Configure encryption for S3 with KMS

This article covers how to configure server-side encryption with a KMS key for writing files in s3a:// paths. To encrypt your workspace’s root S3 bucket, see Customer-managed keys for workspace storage.

Step 1: Configure an instance profile

In Databricks, create an instance profile.

Step 2: Add the instance profile as a key user for the KMS key provided in the configuration

  1. In AWS, go to the KMS service.

  2. Click the key that you want to add permission to.

  3. In the Key Users section, click Add.

  4. Select the checkbox next to the IAM role.

  5. Click Add.

Step 3: Set up encryption properties

Set up global KMS encryption properties in a Spark configuration setting or using an init script. Configure the spark.hadoop.fs.s3a.server-side-encryption.key key with your own key ARN.

Spark configuration

spark.hadoop.fs.s3a.server-side-encryption.key arn:aws:kms:<region>:<aws-account-id>:key/<bbbbbbbb-ddd-ffff-aaa-bdddddddddd>
spark.hadoop.fs.s3a.server-side-encryption-algorithm SSE-KMS

You can also configure per-bucket KMS encryption. For example, you can configure each bucket individually using the following keys:

# Set up authentication and endpoint for a specific bucket
spark.hadoop.fs.s3a.bucket.<bucket-name>.aws.credentials.provider <aws-credentials-provider-class>
spark.hadoop.fs.s3a.bucket.<bucket-name>.endpoint <aws-endpoint>

# Configure a different KMS encryption key for a specific bucket
spark.hadoop.fs.s3a.bucket.<bucket-name>.server-side-encryption.key <aws-kms-encryption-key>

For more information, see Per-bucket configuration.

Init script

Configure the global encryption setting by running the following code in a notebook cell to create the init script set-kms.sh and configure a cluster to run the script.

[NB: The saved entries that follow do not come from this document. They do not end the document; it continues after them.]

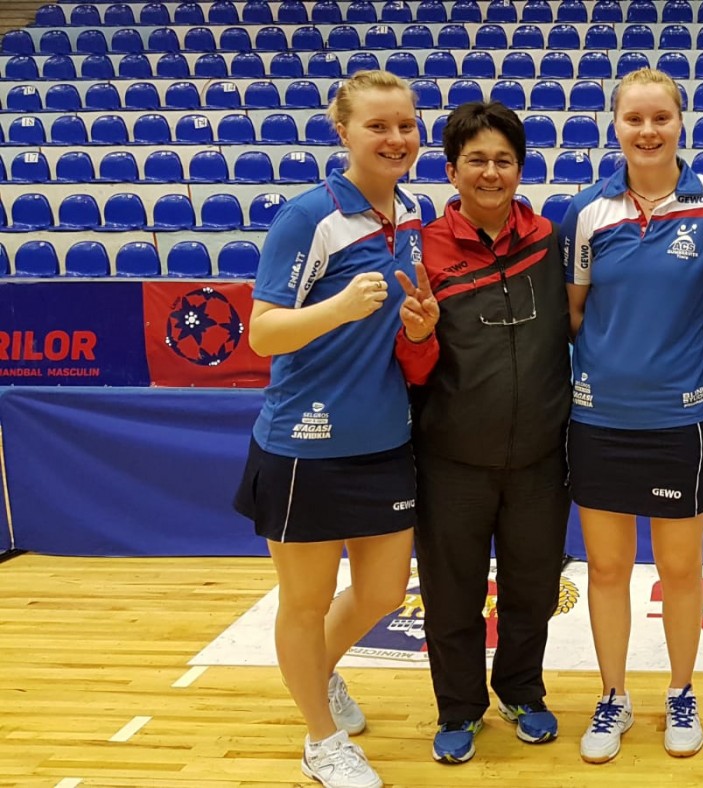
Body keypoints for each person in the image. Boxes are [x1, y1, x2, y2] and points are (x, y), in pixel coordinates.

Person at [232, 69, 436, 788]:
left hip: (385, 439)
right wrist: (339, 307)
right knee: (306, 602)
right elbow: (262, 333)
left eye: (405, 125)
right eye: (377, 126)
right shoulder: (309, 218)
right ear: (342, 131)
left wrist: (419, 325)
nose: (395, 138)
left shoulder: (412, 213)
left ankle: (317, 675)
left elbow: (401, 331)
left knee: (382, 593)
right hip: (304, 446)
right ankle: (320, 740)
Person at [558, 67, 703, 764]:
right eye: (633, 118)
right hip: (599, 420)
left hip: (682, 418)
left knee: (681, 569)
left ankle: (681, 691)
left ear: (681, 121)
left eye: (660, 117)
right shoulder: (586, 211)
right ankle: (613, 696)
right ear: (615, 125)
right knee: (607, 570)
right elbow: (573, 316)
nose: (647, 130)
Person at [394, 100, 572, 765]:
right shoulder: (424, 249)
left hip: (540, 459)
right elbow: (414, 368)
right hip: (451, 459)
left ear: (520, 170)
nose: (490, 172)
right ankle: (459, 707)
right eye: (476, 160)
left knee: (533, 590)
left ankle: (522, 691)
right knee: (452, 596)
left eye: (503, 160)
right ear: (451, 170)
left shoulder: (548, 240)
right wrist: (418, 335)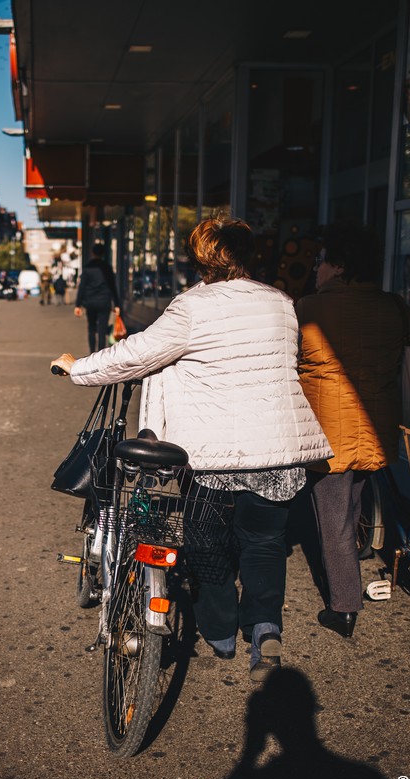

dbutils.fs.put("/databricks/scripts/set-kms.sh", """
#!/bin/bash

cat >/databricks/driver/conf/aes-encrypt-custom-spark-conf.conf <<EOL
[driver] {
"spark.hadoop.fs.s3a.server-side-encryption.key" = "arn:aws:kms:<region>:<aws-account-id>:key/<bbbbbbbb-ddd-ffff-aaa-bdddddddddd>"
"spark.hadoop.fs.s3a.server-side-encryption-algorithm" = "SSE-KMS"
}
EOL
""", True)

Once you verify that encryption is working, configure encryption on all clusters adding a cluster-scoped init script to cluster policies.